4-Hydroxyphenylpyruvate dioxygenase (HPPD) inhibitors (HPPD inhbitors) are a class of herbicides that prevent plants by blocking 4-Hydroxyphenylpyruvate dioxygenase, an enzyme in plants that breaks down the amino acid, tyrosine into components that are used by plants to create other molecules that plants need. This process of breakdown, or catabolism, and making new molecules from the results, or biosynthesis, is something all living things do. HPPD inhibitors were first brought to market in 1980, although their mechanism of action was not understood until the late 1990s. They were originally used primarily in Japan in rice production, but since the late 1990s have been used in Europe and North America for corn, soybeans, and cereals, and since the 2000s have become more important as weeds have become resistant to glyphosate and other herbicides. Genetically modified crops are under development that include resistance to HPPD inhibitors. There is a pharmaceutical drug on the market, nitisinone, that was originally under development as an herbicide as a member of this class, and is used to treat an orphan disease, Type I tyrosinemia.
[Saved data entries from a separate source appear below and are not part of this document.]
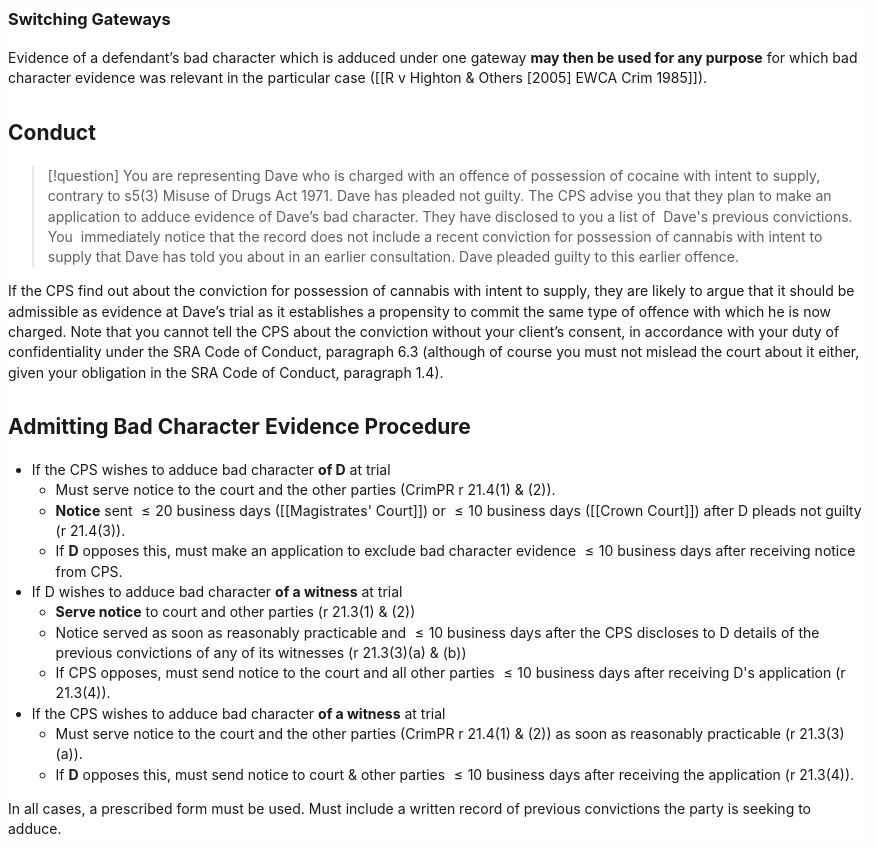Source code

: ### Switching Gateways

Evidence of a defendant’s bad character which is adduced under one gateway **may then be used for any purpose** for which bad character evidence was relevant in the particular case ([[R v Highton & Others [2005] EWCA Crim 1985]]).

## Conduct

> [!question]
> You are representing Dave who is charged with an offence of possession of cocaine with intent to supply, contrary to s5(3) Misuse of Drugs Act 1971. Dave has pleaded not guilty. The CPS advise you that they plan to make an application to adduce evidence of Dave’s bad character. They have disclosed to you a list of  Dave's previous convictions. You  immediately notice that the record does not include a recent conviction for possession of cannabis with intent to supply that Dave has told you about in an earlier consultation. Dave pleaded guilty to this earlier offence.

If the CPS find out about the conviction for possession of cannabis with intent to supply, they are likely to argue that it should be admissible as evidence at Dave’s trial as it establishes a propensity to commit the same type of offence with which he is now charged. Note that you cannot tell the CPS about the conviction without your client’s consent, in accordance with your duty of confidentiality under the SRA Code of Conduct, paragraph 6.3 (although of course you must not mislead the court about it either, given your obligation in the SRA Code of Conduct, paragraph 1.4).

## Admitting Bad Character Evidence Procedure

- If the CPS wishes to adduce bad character **of D** at trial
	- Must serve notice to the court and the other parties (CrimPR r 21.4(1) & (2)).
	- **Notice** sent $\leq 20$ business days ([[Magistrates' Court]]) or $\leq 10$ business days ([[Crown Court]]) after D pleads not guilty (r 21.4(3)).
	- If **D** opposes this, must make an application to exclude bad character evidence $\leq 10$ business days after receiving notice from CPS.
- If D wishes to adduce bad character **of a witness** at trial
	- **Serve notice** to court and other parties (r 21.3(1) & (2))
	- Notice served as soon as reasonably practicable and $\leq 10$ business days after the CPS discloses to D details of the previous convictions of any of its witnesses (r 21.3(3)(a) & (b))
	- If CPS opposes, must send notice to the court and all other parties $\leq 10$ business days after receiving D's application (r 21.3(4)).  
- If the CPS wishes to adduce bad character **of a witness** at trial
	- Must serve notice to the court and the other parties (CrimPR r 21.4(1) & (2)) as soon as reasonably practicable (r 21.3(3)(a)).
	- If **D** opposes this, must send notice to court & other parties $\leq 10$ business days after receiving the application (r 21.3(4)).

In all cases, a prescribed form must be used. Must include a written record of previous convictions the party is seeking to adduce.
HPPD inhibitors can be classified into three fundamental chemical frameworks: pyrazolones, triketones, and diketonitriles. The triketone class is based on a chemical that certain plants make in self-defense called leptospermone; the class was developed by scientists at companies that eventually became part of Syngenta. Bayer CropScience has also been active in developing new HPPD inhibitors.

The mechanism of action for HPPD inhibitors was misunderstood for the first twenty years that these products were sold, starting in 1980. They were originally thought to be inhibitors of protoporphyrinogen oxidase (protox).